Records drawn from a dataset
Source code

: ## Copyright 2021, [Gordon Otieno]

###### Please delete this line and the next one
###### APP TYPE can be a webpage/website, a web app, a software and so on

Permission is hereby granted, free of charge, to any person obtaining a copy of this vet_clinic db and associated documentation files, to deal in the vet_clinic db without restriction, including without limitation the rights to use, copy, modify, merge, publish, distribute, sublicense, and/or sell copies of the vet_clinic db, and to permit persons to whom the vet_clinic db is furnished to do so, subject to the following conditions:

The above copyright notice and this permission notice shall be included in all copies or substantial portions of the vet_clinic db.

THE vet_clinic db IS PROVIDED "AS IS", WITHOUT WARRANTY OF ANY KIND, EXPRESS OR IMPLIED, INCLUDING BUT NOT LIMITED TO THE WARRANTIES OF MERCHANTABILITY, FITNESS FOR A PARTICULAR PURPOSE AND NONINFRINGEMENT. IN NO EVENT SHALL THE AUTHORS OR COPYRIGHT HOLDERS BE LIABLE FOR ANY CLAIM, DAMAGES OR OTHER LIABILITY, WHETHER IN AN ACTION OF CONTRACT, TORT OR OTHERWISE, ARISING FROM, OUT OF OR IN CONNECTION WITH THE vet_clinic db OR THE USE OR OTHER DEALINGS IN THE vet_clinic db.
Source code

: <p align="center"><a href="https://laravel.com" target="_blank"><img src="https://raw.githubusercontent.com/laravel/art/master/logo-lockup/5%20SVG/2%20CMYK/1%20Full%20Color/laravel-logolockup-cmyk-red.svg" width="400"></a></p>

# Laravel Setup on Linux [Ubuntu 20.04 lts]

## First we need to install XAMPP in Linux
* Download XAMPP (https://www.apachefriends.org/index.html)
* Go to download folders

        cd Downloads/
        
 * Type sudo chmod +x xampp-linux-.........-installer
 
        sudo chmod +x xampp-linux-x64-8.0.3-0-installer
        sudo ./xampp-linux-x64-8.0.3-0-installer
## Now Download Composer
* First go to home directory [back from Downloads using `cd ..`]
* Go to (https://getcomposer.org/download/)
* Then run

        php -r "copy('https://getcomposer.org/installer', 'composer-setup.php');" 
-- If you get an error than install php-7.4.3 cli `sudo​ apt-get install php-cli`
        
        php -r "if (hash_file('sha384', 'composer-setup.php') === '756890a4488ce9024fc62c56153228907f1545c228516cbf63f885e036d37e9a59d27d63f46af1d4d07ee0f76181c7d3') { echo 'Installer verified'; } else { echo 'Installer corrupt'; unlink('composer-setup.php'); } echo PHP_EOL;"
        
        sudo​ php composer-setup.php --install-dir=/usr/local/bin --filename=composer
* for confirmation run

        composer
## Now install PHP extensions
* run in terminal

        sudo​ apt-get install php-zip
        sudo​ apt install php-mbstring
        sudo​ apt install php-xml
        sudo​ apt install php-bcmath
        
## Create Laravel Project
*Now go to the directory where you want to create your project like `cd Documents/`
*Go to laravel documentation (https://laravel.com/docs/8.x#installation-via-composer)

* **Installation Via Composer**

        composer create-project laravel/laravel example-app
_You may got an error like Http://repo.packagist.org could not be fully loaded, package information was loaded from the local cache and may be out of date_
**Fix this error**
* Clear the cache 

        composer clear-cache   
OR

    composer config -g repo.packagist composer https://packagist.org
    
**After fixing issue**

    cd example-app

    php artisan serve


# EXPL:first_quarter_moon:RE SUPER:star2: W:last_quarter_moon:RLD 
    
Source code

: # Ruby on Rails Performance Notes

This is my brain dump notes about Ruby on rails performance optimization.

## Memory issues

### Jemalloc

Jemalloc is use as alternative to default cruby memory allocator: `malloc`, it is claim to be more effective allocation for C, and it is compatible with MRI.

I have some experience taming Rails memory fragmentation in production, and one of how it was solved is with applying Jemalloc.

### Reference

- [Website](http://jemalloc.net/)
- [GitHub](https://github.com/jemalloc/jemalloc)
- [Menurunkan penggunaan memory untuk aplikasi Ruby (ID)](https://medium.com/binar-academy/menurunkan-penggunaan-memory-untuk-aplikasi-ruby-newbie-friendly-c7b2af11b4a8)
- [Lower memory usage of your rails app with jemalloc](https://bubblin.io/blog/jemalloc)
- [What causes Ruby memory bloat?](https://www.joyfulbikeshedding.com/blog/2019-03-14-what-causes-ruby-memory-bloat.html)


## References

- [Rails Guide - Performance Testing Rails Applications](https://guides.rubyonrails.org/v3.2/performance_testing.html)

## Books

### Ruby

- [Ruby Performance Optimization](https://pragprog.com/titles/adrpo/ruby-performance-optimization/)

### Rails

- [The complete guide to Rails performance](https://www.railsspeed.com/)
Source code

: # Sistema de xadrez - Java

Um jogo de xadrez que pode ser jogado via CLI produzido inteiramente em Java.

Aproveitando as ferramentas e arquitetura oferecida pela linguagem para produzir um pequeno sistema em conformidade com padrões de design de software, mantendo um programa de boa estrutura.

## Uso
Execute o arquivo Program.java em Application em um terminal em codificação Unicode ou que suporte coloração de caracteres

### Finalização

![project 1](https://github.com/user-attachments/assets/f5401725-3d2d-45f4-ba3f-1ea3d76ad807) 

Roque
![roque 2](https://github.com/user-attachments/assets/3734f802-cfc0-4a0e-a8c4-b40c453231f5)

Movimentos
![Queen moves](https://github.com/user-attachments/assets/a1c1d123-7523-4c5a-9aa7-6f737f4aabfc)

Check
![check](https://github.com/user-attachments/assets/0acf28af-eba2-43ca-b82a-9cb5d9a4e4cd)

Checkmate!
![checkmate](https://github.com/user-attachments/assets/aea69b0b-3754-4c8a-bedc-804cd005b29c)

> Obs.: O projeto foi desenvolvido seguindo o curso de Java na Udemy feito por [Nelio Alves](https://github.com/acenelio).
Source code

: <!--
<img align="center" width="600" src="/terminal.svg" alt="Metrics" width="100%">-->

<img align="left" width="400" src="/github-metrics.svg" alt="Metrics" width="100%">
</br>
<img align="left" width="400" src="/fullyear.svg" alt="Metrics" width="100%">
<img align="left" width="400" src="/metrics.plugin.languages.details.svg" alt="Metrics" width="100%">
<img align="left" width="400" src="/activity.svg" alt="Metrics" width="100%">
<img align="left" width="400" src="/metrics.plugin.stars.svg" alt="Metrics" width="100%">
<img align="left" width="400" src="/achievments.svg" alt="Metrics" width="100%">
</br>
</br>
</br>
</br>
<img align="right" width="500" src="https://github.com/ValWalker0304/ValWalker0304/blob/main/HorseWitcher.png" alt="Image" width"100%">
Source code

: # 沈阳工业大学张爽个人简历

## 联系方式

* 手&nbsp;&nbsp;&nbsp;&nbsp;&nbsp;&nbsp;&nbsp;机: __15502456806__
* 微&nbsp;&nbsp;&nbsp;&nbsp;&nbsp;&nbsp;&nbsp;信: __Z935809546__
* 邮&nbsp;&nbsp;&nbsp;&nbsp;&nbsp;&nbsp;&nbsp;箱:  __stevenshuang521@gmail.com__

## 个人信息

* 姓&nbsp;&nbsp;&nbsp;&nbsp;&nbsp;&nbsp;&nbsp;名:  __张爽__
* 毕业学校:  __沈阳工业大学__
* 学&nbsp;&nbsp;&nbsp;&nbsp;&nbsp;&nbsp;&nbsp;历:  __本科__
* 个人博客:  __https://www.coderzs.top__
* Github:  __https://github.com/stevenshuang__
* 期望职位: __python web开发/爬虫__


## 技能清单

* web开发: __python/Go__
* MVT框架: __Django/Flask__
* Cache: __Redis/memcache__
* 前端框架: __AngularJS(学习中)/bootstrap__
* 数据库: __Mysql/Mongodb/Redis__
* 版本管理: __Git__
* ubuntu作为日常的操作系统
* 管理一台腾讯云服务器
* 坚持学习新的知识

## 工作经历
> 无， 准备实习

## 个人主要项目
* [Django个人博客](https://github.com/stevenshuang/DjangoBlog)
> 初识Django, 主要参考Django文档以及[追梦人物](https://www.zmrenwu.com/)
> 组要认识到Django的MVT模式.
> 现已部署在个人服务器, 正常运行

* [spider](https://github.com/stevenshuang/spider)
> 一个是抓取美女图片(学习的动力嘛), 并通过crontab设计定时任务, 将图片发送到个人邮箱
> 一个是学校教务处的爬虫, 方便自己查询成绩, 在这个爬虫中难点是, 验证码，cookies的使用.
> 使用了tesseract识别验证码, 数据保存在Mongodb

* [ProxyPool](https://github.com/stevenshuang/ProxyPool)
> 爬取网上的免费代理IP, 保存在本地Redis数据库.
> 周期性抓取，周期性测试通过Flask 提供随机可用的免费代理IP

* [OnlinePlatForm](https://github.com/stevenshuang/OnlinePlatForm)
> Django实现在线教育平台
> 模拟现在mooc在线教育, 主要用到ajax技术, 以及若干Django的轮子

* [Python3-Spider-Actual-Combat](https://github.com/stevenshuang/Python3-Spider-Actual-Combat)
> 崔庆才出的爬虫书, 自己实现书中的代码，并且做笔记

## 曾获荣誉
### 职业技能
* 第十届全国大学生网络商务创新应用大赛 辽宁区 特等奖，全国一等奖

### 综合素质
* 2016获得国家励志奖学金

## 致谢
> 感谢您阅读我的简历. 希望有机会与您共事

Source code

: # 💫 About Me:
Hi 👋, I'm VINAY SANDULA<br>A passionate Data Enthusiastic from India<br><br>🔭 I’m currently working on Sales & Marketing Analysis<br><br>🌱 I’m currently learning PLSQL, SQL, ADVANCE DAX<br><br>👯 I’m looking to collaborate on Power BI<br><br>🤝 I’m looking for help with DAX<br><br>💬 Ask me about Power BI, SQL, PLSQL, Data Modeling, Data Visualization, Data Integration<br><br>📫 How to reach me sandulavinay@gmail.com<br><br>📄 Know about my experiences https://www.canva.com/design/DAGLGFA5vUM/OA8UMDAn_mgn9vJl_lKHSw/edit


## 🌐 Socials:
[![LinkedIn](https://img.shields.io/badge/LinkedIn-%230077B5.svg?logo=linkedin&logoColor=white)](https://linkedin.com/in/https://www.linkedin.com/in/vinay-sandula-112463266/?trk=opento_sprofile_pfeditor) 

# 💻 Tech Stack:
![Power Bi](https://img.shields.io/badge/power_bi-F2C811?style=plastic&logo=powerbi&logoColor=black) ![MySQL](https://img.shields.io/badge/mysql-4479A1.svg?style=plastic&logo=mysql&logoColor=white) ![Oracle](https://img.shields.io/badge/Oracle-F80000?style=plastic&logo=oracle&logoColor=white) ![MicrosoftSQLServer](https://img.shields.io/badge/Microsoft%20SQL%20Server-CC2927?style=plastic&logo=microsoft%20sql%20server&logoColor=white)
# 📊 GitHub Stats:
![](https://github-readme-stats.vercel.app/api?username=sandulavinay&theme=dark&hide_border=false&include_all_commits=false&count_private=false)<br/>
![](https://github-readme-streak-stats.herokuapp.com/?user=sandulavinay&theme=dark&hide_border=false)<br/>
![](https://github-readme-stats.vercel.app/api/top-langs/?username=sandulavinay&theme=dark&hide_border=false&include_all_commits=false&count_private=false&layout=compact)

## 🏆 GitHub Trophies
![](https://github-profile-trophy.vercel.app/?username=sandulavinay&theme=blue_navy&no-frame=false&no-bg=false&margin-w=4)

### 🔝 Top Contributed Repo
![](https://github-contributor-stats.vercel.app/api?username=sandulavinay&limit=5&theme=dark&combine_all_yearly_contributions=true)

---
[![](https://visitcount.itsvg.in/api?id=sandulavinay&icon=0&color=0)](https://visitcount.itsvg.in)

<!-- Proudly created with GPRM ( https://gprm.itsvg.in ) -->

» **Your goal**: The response must consist solely of the lines from the first line of the entries through the line containing "###### APP TYPE", repeated exactly.

» **Answer area**:
Source code

: ## Copyright 2021, [Gordon Otieno]

###### Please delete this line and the next one
###### APP TYPE can be a webpage/website, a web app, a software and so on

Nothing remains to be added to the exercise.